For the limited cases they tested, MODIS best detected large scale pumice rafts and monitored them over time. Landsat 5, 7 and ALI best detected small rafts, especially in closed bodies of water such as lakes. The false-color composite improved the contrast of pumice rafts for visual identification. Thermal anomalies occurred over several large pumice rafts. They found a subpixel classification extremely effective at automatically identifying small areas of pumice.

Note that, for the case at hand, the authors did not know of or analyze the material on the sea surface.

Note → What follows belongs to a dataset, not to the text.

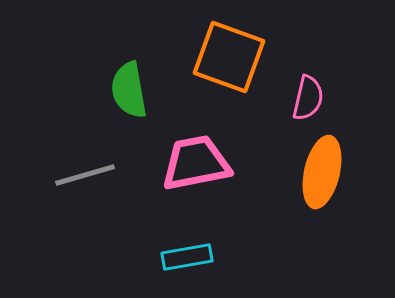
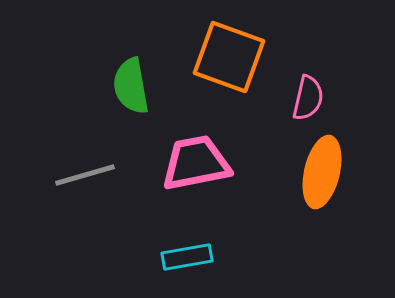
green semicircle: moved 2 px right, 4 px up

References. Anonymous, 1979, Geophysical Events: Eos, Transactions, American Geophys. Union, 21 Aug 1079, p. 625.

Childs, LM, Chojnacki, PR, Coady, C., Geddes, Q, Honaker, LB, Lyddane, W, McGilloway, J, Scott, J, 2011, Pacific Ocean Disasters - Enhanced Detection and Monitoring of Pumice Rafts Using NASA EOS; Eos, Transaction of the Am. Geophys. Union, V44C-04; (URL: http://www.agu.org/meetings/)

Chojnacki, P, Lyddane, W, McGilloway, J, Geddes, Q, Honaker, L, Coady, C, and Scott, J, 2011, Implementing NASA Remote Sensing to Protect and Monitor our Waterways, [ley DEVELOP Team 5, posted 10 August 2011 in DEVELOP Virtual Poster Session with written transcript] Earthzine (URL: http://www.earthzine.org/2011/08/10/implementing-nasa-remote-sensing-to-protect-and-monitor-our-waterways/, http://www.youtube.com/watch?feature=player_embedded&v=sdTZFq8Kpg4).

Honaker, LB, Childs, L, 2011, Remote Sensing Monitoring of Pumice Rafts in the Pacific Ocean (URL: http://www.nianet.org/NIA/media/photo-gallery/Remote-Sensing-Monitoring-of-Pumice-Rafts-in-the-Pacific-Ocean.pdf).

Information Contacts: Mark Belvedere, Treasure Island Eueiki Eco Resort, Vava'u, Tonga.